I sometimes wonder if the things that make people easy to get on with, particularly that non-confrontational nature you've praised, stargazer, make them bad Ministers. So much of Pansy's inaction has been justified by what seems to be an extremely passive approach that minimises problems and seeks very low-key solutions. Perhaps if she'd been more confrontational she'd have made a less favourable impression in social settings but been a better Minister.

But actually I doubt it. The overall agenda of the political party she chose to align herself with basically precludes any meaningful progress in Women's Affairs or Ethnic Affairs. That doesn't excuse her, though. It seems the only principled thing to do would have been to resign rather than allow oneself to become a token presence. Georgina Te Heuheu did it when Don Brash came out swinging against Maori. A shame Pansy didn't do the same.

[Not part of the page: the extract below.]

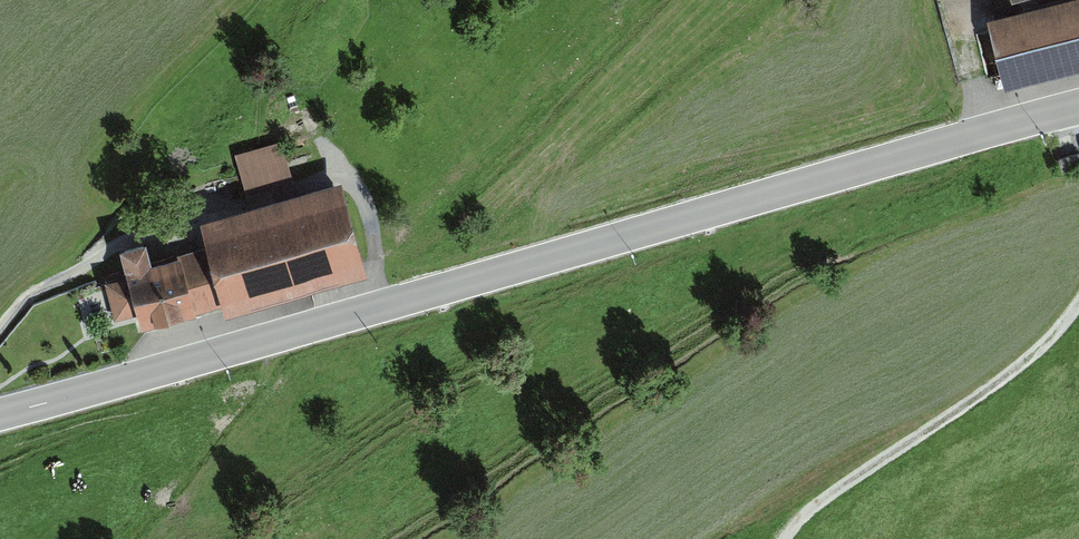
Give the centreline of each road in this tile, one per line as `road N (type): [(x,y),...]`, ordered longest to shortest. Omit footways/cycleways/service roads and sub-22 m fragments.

I wonder who will replace her, and whether they'll do anything differently.

stargazer said...

georgina te heu heu has replaced her for now, hugh. did she actually resign her position when don brash was leader, or was the position taken from her? all i can remember is that we had the wierdness of gerry brownlee being the spokesperson for maori affairs.

Hugh said...

I seem to remember Te Heuheu resigned because she felt unable to support Brash's policy towards Maori. Maybe she jumped before she was pushed and I certainly never got the sense that Brash or his leadership clique were unhappy to see her go but the formal reality was that she resigned.

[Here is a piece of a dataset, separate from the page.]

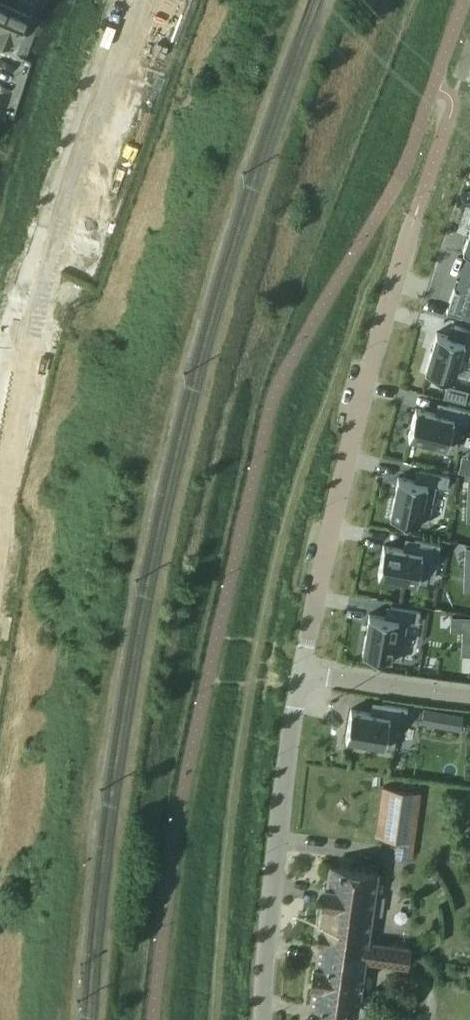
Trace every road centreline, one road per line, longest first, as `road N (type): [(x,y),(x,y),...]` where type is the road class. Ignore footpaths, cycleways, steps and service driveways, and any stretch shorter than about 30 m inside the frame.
road 1 (residential): [(300,675),(348,446),(415,217)]
road 2 (residential): [(126,0),(30,287),(0,422)]
road 3 (residential): [(262,1019),(300,675)]
road 4 (residential): [(300,675),(469,700)]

I hope she's more effective as a Woman's Affairs or Ethnic Affairs minister than Wong was.

Carol said...

The issue of Pansy Wong's travel perks came up when Wong was being questioned about the census of women's participation. She claimed in response (on the census) that things had improved for women and that the gender pay gap had in fact closed.

I wish the MSM had given as much attention (or even more) to the census, gender issue as they have to the travel perks. In practice Wong's abuse of MP perks has over-shadowed that more important and wider issue.

I still don't know how to make sense of Wong's claims that the gender pay gap has decreased under National, while (Green Party) Delahunty is claiming the opposite. The two MPs use different series of figures to arrive at their conclusions, but I don't know which series is more valid.